Creio que uma boa parte do meu gosto pela fotografia e imagem vem dele, que já no fim dos anos vintes fazia fotografia. Por isso tenho belas fotos dele, da minha mãe e avó materna, de Queluz, Lisboa e Góis ao longo de 30 anos durante o século vinte.
Se o meu pai foi um homem com uma vida cheia de interesse, este avô é na classe dele o que mais me admira.
Segundo histórias dispersas foi ao tal Senhor Albano que ele comprou uma loja de peles em Lisboa, na Rua Augusta ou da Prata, a Casa da Rússia.
É à porta deste estabelecimento que o meu pai, sem sonhar que um dia se viría a juntar com a minha mãe, andava cerca de 1939 com uns amigos a marchar com bandeiras vermelhas enroladas. Depois veio a Pide, os polícias políticos da época, e eles desenrolam as bandeiras que afinal não eram soviéticas mas sim do Benfica. O avô Manuel ria-se da brincadeira.
O avô embora da família do Marcelo Caetano, o primeiro ministro antes da revolução de Abril de 74, tinha crescido com uma educação mais de esquerda. O pai dele era um Socialista bolchevique, que lia Marx e Engels.
A propósito de Marx e de Pide, o meu avô de vez em quando ía até à prisão de Caxias passar umas temporadas em que eles através de turtura, pancadaria e outros meios tentavam fazer com que ele admitisse ser comunista. Giro é que quando os agentes estiveram lá em casa nem deram por coisas tipo “O Capital”.
A vantagem de serem todos portugueses e ser da família do Marcelo, que já estava no Governo do Salazar há uns anos, era que enquanto estava preso, aparecia de tempos a tempos um camião da Manutenção Militar que vinha trazer comidinha, mantimentos e outros diversos. Foi assim que certa tarde de 1945 a minha mãe, no meio das coisas, ganhou pela primeira vez uns colants; eram norte americanos, feitos pela DuPont.
O avô Manoel dedicava-se a vários negócios e o interesse dele pela quimica levava a que tivesse também um laboratório farmaceutico em Coimbra, o Sier. Além disto também era correspondente do jornal “A República”.
O circulo de amigos era invejável e alguns dos maiores tinha-os conhecido enquanto fazia teatro.
Outros eram da rádio, no entanto era no cinema que encontrava o maior prazer. Era normal encontrar-se com os grandes realizadores da época, como o António Lopes Ribeiro, o Manoel de Oliveira ou o Perdigão Queiroga. Foi nos estúdios deste último que conheceu uma amiga com a qual teve uma relação mantida até ao fim da vida.
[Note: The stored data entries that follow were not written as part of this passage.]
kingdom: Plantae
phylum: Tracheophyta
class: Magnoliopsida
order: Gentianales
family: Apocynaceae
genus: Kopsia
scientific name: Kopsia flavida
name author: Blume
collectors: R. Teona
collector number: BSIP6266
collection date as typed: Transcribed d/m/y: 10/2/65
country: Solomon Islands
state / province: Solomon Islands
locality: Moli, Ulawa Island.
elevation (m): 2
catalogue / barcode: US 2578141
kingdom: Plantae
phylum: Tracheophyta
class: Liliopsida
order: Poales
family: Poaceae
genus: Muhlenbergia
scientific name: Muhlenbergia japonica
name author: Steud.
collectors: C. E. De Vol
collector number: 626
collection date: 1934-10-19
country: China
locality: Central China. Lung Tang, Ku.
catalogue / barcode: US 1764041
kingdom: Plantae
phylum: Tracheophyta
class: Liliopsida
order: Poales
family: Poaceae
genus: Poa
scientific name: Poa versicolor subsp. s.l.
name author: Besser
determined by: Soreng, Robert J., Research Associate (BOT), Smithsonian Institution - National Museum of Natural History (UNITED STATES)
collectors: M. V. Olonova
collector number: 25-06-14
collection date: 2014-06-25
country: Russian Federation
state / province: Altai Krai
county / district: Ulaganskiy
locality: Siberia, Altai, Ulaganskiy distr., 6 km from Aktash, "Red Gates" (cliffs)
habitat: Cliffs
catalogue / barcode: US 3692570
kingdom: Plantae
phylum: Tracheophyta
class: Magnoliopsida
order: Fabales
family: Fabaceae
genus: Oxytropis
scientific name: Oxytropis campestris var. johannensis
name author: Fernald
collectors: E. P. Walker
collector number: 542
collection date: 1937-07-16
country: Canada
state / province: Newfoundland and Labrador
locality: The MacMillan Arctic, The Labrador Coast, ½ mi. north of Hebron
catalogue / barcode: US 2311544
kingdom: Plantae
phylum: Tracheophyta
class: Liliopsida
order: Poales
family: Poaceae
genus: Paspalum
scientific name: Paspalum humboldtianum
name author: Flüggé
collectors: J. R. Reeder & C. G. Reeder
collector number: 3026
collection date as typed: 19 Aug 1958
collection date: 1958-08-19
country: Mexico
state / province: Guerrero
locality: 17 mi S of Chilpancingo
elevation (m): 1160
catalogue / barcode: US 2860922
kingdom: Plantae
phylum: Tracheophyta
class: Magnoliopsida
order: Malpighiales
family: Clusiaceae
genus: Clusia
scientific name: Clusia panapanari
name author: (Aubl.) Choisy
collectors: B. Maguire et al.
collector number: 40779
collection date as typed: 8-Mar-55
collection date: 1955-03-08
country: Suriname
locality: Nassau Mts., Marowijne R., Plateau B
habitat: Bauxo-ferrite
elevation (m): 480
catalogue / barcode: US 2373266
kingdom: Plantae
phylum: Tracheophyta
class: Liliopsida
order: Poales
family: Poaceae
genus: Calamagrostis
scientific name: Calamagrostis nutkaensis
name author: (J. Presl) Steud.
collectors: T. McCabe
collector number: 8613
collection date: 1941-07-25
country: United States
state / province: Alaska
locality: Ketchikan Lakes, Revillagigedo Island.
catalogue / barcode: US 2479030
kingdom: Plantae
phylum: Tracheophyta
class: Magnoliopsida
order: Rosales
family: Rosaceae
Não me lembro do nome mas sei que era anotadora do Queiroga e que tinha sido uma relação começada a partir de uma aposta com um motorista. Quase foi viver com ela e ainda chegou a querer levar a minha mãe e o irmão para a sua casa. Algo aconteceu que travou essa vontade. A história da aposta era mesmo verdade porque um dia, eu em Lisboa, apanho um táxi conduzido por um senhor já idoso e depois de animada e estranha conversa, chegamos à conclusão que era desse preciso episódio que estávamos a falar, sendo esse motorista aquele com quem ele tinha feito a aposta.
Durante estes anos ainda consegue ser co fundador da protectora dos animais e membro activo no arranque do MUD, Movimento de União Democrática, um partido cujas influencias se terão arrastado por fracção até ao CDE, mais tarde MDP, tendo-se dissolvido depois da morte do José Manuel Tengarrinha, seu último mentor.
Em 1968 o Manoel morre com um cancro de estomago.
Os cães lá de casa deixaram de ir ter à Estação do comboio para o esperar... tal como faziam todas as tardes.